Politicians, healthcare workers and other interested parties assembled for a roundtable discussion centering on a multipronged approach to addressing the problem.
Dita Bhargava, an ambassador from the addiction-awareness nonprofit Shatterproof, which hosted the event, shared about the death of her son, Alec, following a seven-year struggle with opioid addiction.
Like many users and abusers today, he unknowingly used the synthetic drug called fentanyl, which is almost 100 times more potent than morphine and is often cut into heroin.
“We are in the top ten in terms of per capita death,” Bhargava said of Connecticut, with over 1,000 deaths last year from opioid overdose, and more than 70,000 nationwide.
“We can’t do enough to help out in this crisis,” she said, noting a multipronged approach is needed to combine legislation, law enforcement efforts, treatment options and after-treatment plans, as well as education and family counseling.
“Our kids are faced with anxiety that we never saw as kids and they need to have coping skills,” she said.
She noted that her son’s use begin with marijuana, which many maintain is a “gateway” drug that leads to opioid use.
“He didn’t have the tools necessary to cope with real life,” she said of her son.
“This is truly a national emergency,” said U.S. Rep.

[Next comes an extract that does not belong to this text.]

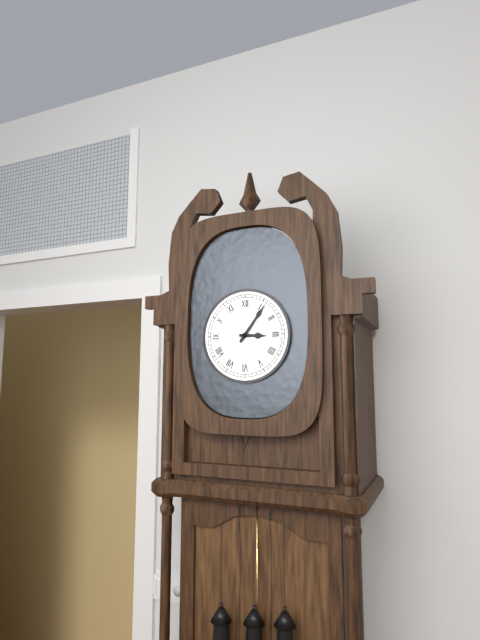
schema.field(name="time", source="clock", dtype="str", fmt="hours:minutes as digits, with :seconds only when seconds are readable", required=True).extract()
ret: 3:06
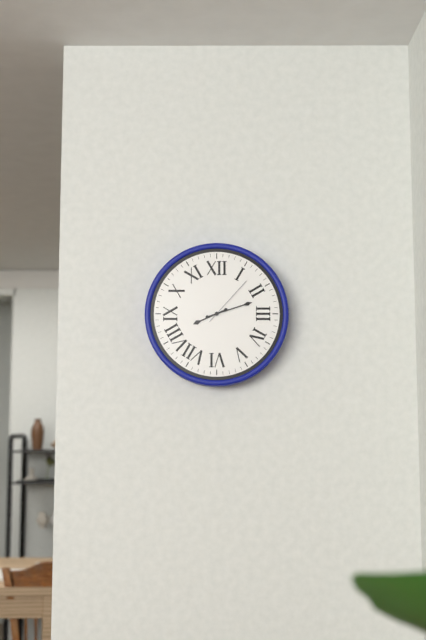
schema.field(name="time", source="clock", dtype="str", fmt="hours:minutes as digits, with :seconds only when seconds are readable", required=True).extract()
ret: 8:12:07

Jim Himes, who described efforts to make China — which is responsible for 80 percent of the fentanyl in the country — “a little less complicit in what’s been happening.”
“Believe it or not, a lot of this stuff gets mailed in,” he said.
Lt. Eric Woods said Westport’s police department is working with the U.S. Postal Service, as well as private companies like UPS, to stop the drug’s entry into town.
“We have seen an influx in narcotics being shipped to places in this town,” he said, describing how people can make purchases through the internet, or “dark web.”
“The ease of finding it is pretty scary,” he said, noting that social media was playing a big role in the trade.
But Woods said the approach at the department has changed.
“We do not try to arrest our way out of this problem that we have in Westport,” he said, but instead strive to recognize it as an illness and do their part to help instigate counseling help through the Department of Human Services.
“I think the message has gotten out that we’re not going to arrest someone for an overdose situation,” he said.
“I’m stuck on the fact that there’s tremendous social stigma,” said Westport’s state Sen. Tony Hwang. “I find there’s just so much struggle internally within family structures to address this as an illness.”